**Passage:**
+ + + + +

Reputation: 574
I'm getting a weird error while linking local packages:
I have 2 packages (let's call them A and B). When I link either one of those to my project using npm link A
it works as intended. But then I try to link the other one as well using npm link B
and it gets linked, but the link of A is gone. I get no error message, just the following:
added 5 packages, removed 5 packages, changed 2 packages, and audited 121 packages in 5s
3 packages are looking for funding run
npm fund
for details
Previously this worked without any problem, but today I updated some dependencies with npm update
. When I tried to relink my packages the problem occured.
Maybe it's worth mentioning that package B also links package A.
Edit: Solved it using npm link A B
Upvotes: 18
Views: 2418
Reputation: 691
i have a similar problem, with a dozen modules, i ended up using mock-require
i made a little module that traverses the directory containing all my modules, and mocks all of them
this is the module, lets call it "@my-scope/mockModules"
const fs = require("fs-extra")

+ + + + +

**Records supplied:**
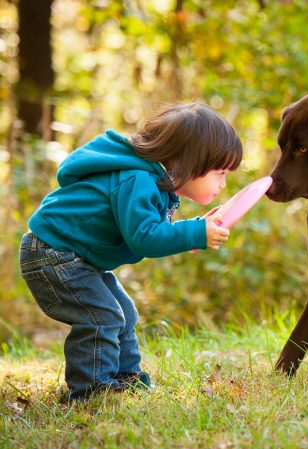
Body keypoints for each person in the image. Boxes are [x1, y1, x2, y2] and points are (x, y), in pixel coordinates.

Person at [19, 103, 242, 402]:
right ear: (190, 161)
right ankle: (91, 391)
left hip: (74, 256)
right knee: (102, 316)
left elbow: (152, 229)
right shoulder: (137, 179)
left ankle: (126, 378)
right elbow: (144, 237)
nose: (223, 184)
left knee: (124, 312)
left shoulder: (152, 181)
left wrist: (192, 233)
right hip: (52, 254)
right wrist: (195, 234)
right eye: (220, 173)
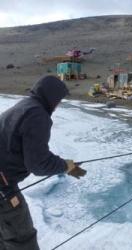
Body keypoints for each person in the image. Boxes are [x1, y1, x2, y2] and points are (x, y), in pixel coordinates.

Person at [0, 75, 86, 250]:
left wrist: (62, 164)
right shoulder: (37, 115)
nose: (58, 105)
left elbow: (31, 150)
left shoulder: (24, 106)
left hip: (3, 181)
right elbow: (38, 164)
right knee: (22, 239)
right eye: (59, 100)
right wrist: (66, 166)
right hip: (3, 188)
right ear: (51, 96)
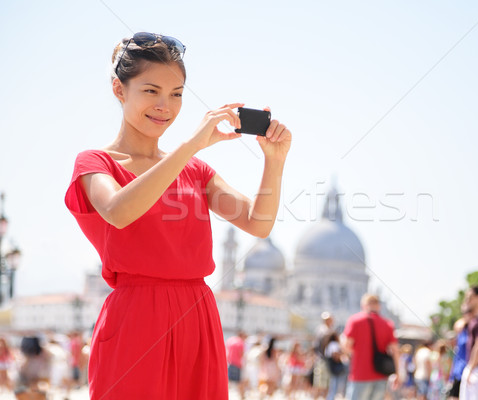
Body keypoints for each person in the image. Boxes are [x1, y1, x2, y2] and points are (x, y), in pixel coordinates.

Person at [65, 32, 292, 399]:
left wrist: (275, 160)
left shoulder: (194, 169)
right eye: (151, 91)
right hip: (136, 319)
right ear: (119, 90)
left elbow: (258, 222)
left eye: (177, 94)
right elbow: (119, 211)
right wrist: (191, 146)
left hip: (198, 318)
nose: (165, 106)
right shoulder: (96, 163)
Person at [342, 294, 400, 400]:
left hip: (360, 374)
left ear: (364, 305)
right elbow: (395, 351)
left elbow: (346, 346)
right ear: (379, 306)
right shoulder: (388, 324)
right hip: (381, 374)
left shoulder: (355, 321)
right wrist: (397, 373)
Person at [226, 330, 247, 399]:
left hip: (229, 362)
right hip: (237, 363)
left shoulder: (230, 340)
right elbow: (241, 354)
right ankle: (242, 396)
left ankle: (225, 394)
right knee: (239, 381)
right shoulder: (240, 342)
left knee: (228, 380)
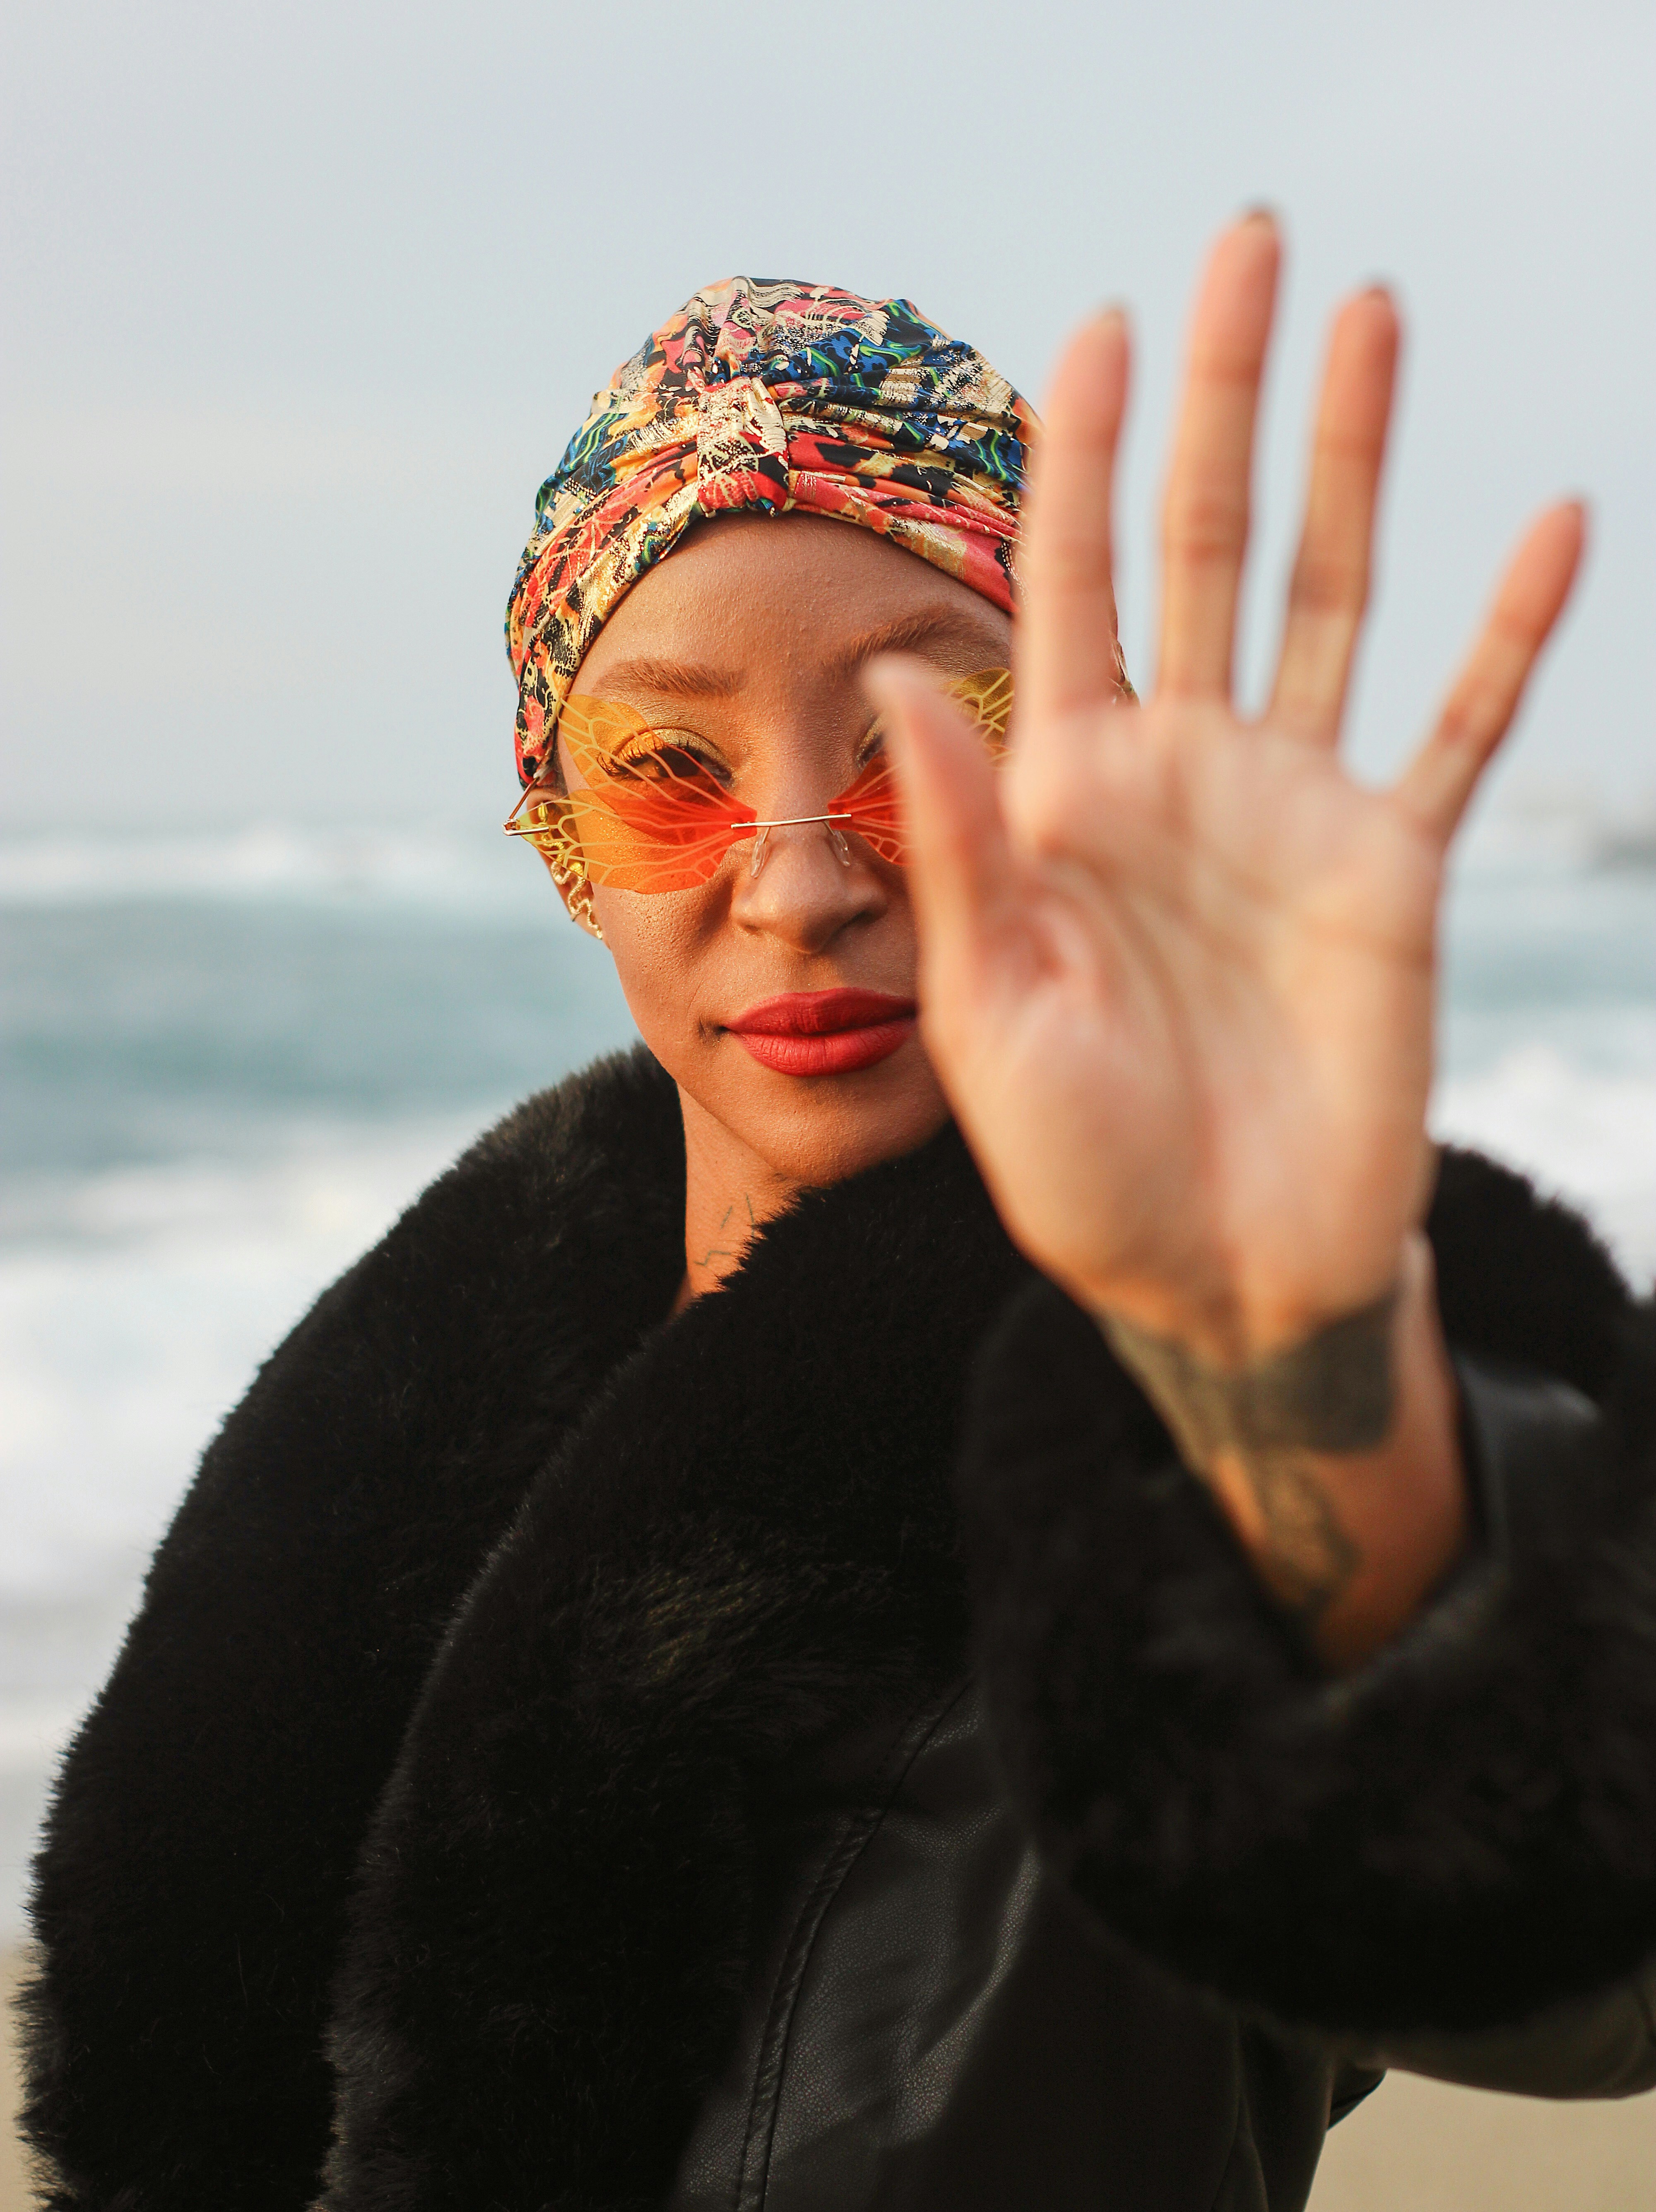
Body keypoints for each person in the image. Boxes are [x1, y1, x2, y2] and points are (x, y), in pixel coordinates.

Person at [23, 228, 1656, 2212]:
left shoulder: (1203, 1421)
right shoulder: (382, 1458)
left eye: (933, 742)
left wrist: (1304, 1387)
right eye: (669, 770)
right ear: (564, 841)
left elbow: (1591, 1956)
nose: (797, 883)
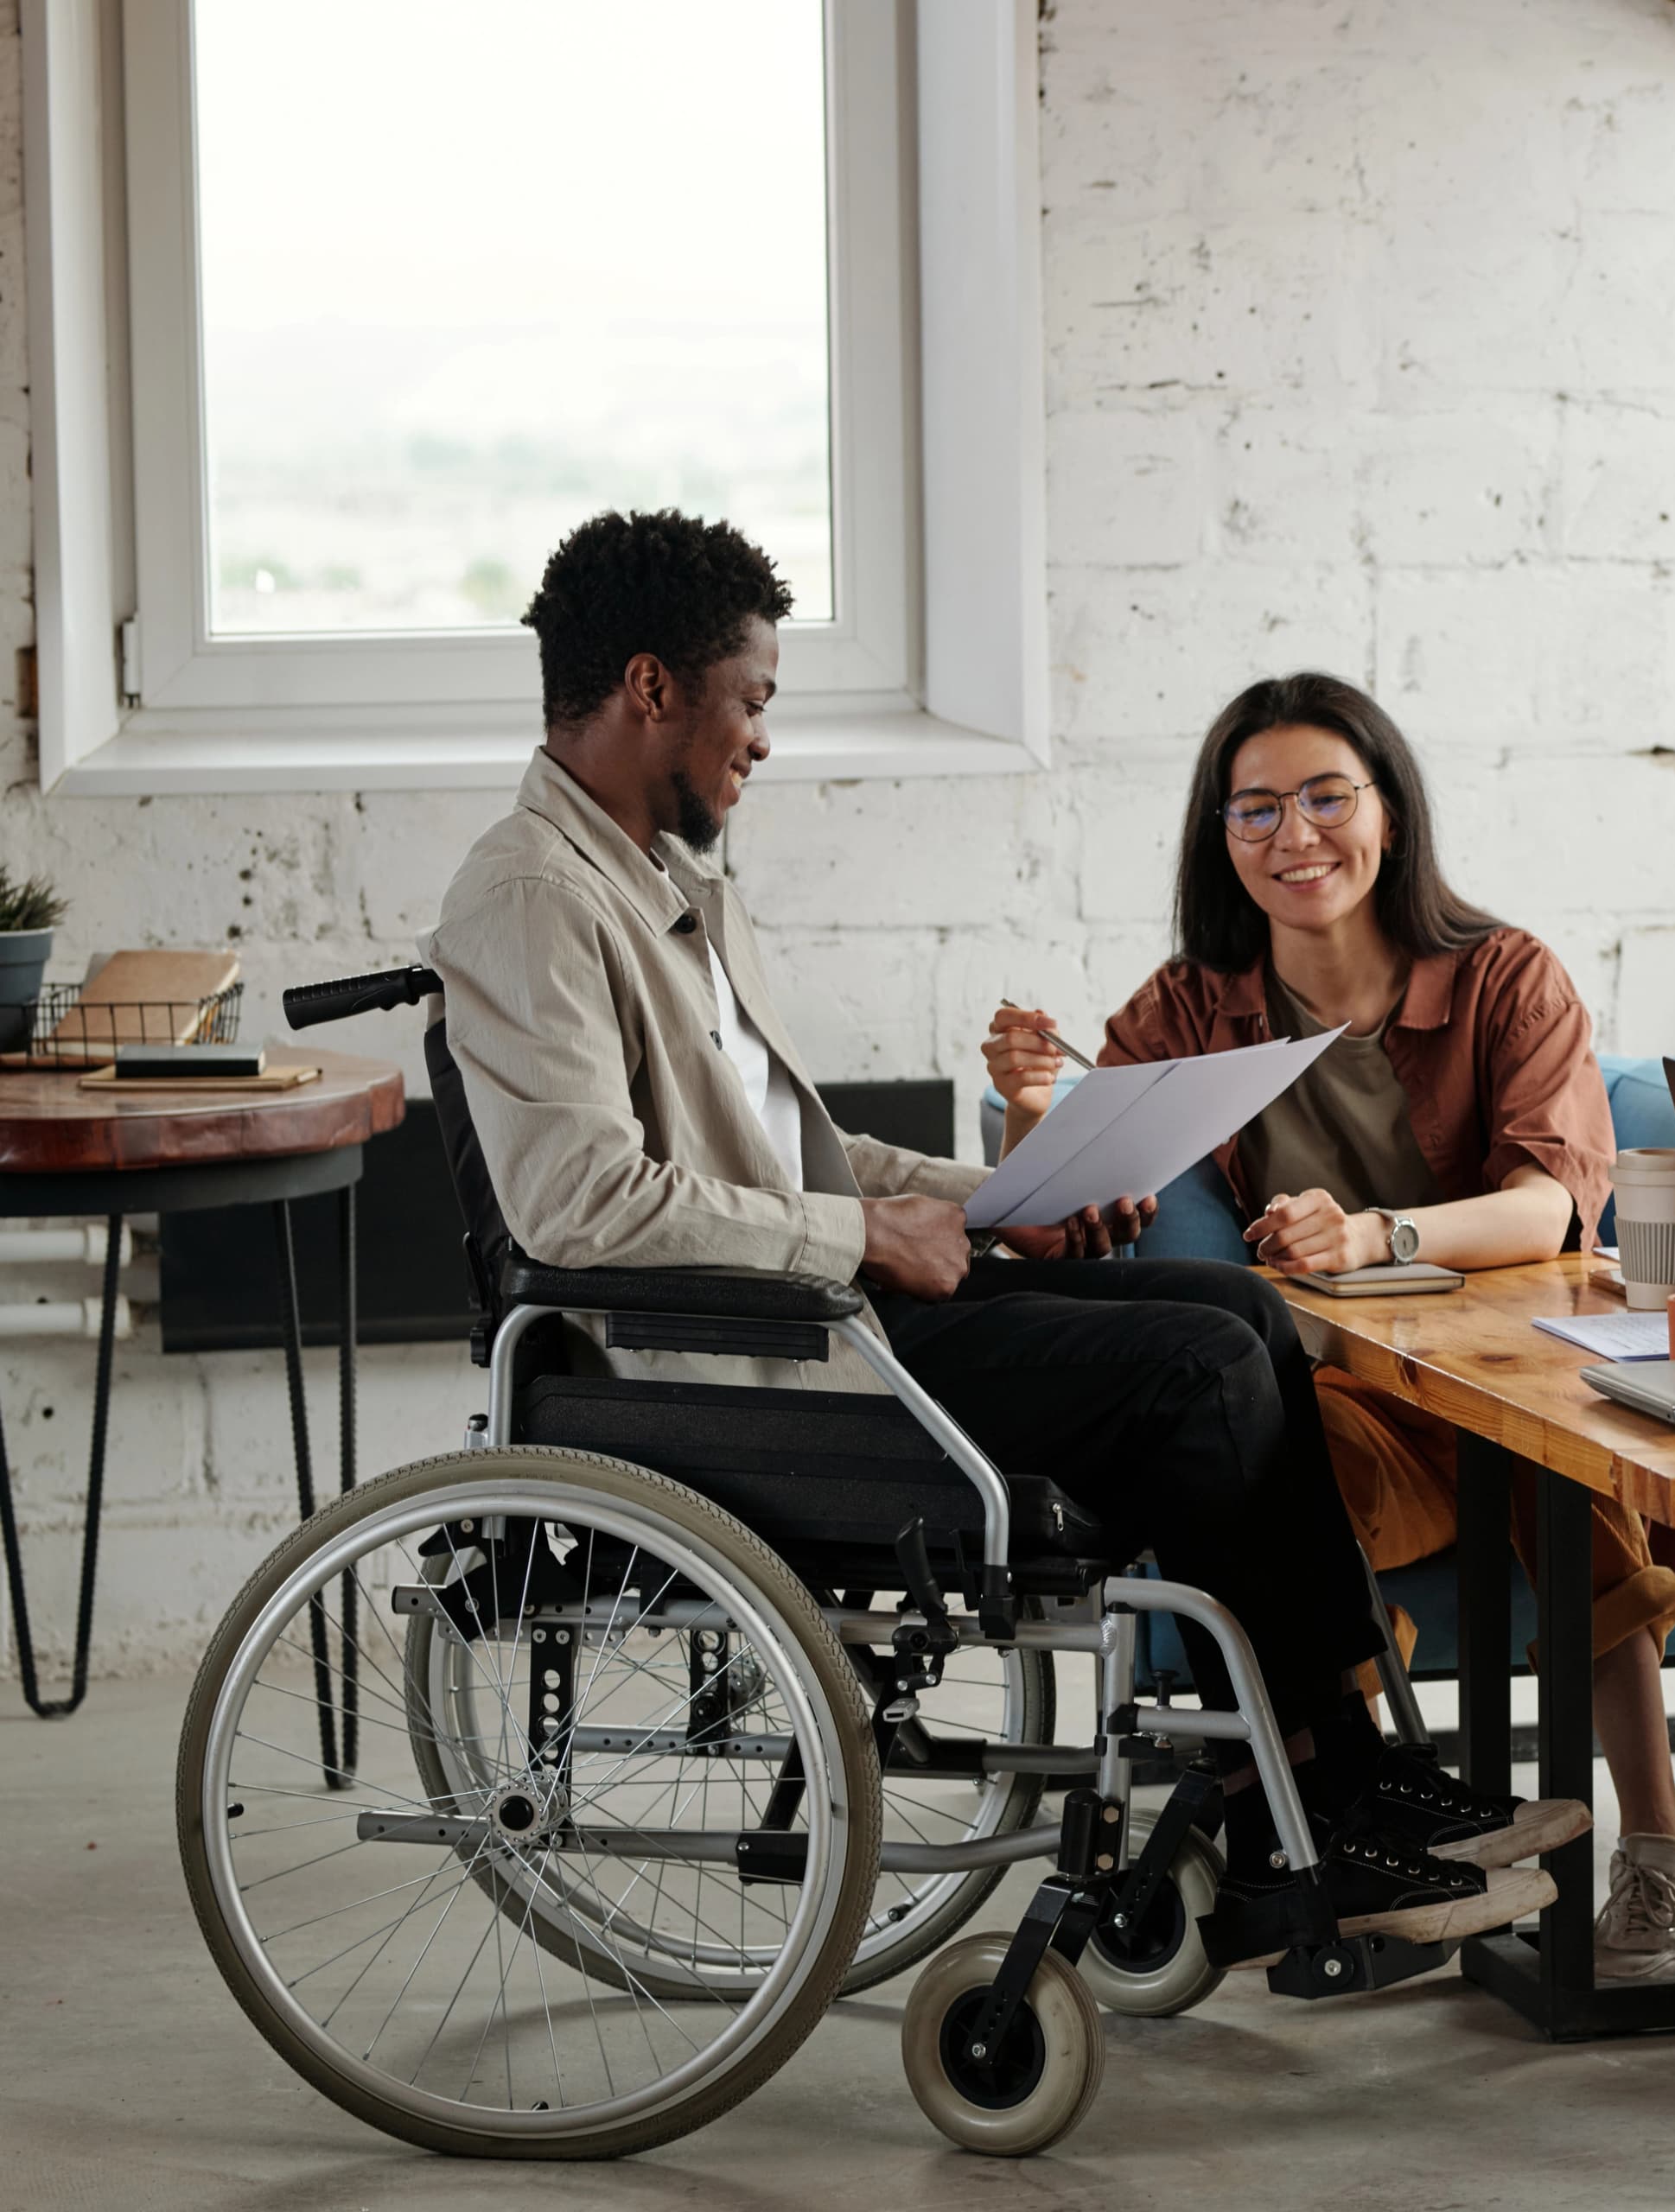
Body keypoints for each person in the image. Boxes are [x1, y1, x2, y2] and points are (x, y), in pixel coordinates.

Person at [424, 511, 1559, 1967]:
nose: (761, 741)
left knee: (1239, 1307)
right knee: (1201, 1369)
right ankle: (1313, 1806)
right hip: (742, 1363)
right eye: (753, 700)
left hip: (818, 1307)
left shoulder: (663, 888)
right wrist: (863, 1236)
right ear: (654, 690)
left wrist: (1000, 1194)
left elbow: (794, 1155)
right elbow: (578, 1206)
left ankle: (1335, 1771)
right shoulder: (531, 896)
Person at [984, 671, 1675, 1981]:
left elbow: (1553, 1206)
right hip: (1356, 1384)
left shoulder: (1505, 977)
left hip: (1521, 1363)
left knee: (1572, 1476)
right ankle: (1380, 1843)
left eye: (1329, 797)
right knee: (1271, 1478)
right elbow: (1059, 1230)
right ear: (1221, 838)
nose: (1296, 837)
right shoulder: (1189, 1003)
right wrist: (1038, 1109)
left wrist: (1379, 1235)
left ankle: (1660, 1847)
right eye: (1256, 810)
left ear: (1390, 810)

+ + + + +

**Tasks to perform:**
(1) From the npm link post, extract the stretch from "Reputation: 574" through "the problem occured.".
(2) In the npm link post, why did the second poster end up using mock-require?

**Outputs in order:**
(1)
Reputation: 574
I'm getting a weird error while linking local packages:
I have 2 packages (let's call them A and B). When I link either one of those to my project using npm link A
it works as intended. But then I try to link the other one as well using npm link B
and it gets linked, but the link of A is gone. I get no error message, just the following:
added 5 packages, removed 5 packages, changed 2 packages, and audited 121 packages in 5s
3 packages are looking for funding run
npm fund
for details
Previously this worked without any problem, but today I updated some dependencies with npm update
. When I tried to relink my packages the problem occured.

(2) They had a problem similar to the original poster's, but with a dozen modules. So they used mock-require, writing a small module that traverses the directory holding all their modules and mocks each one.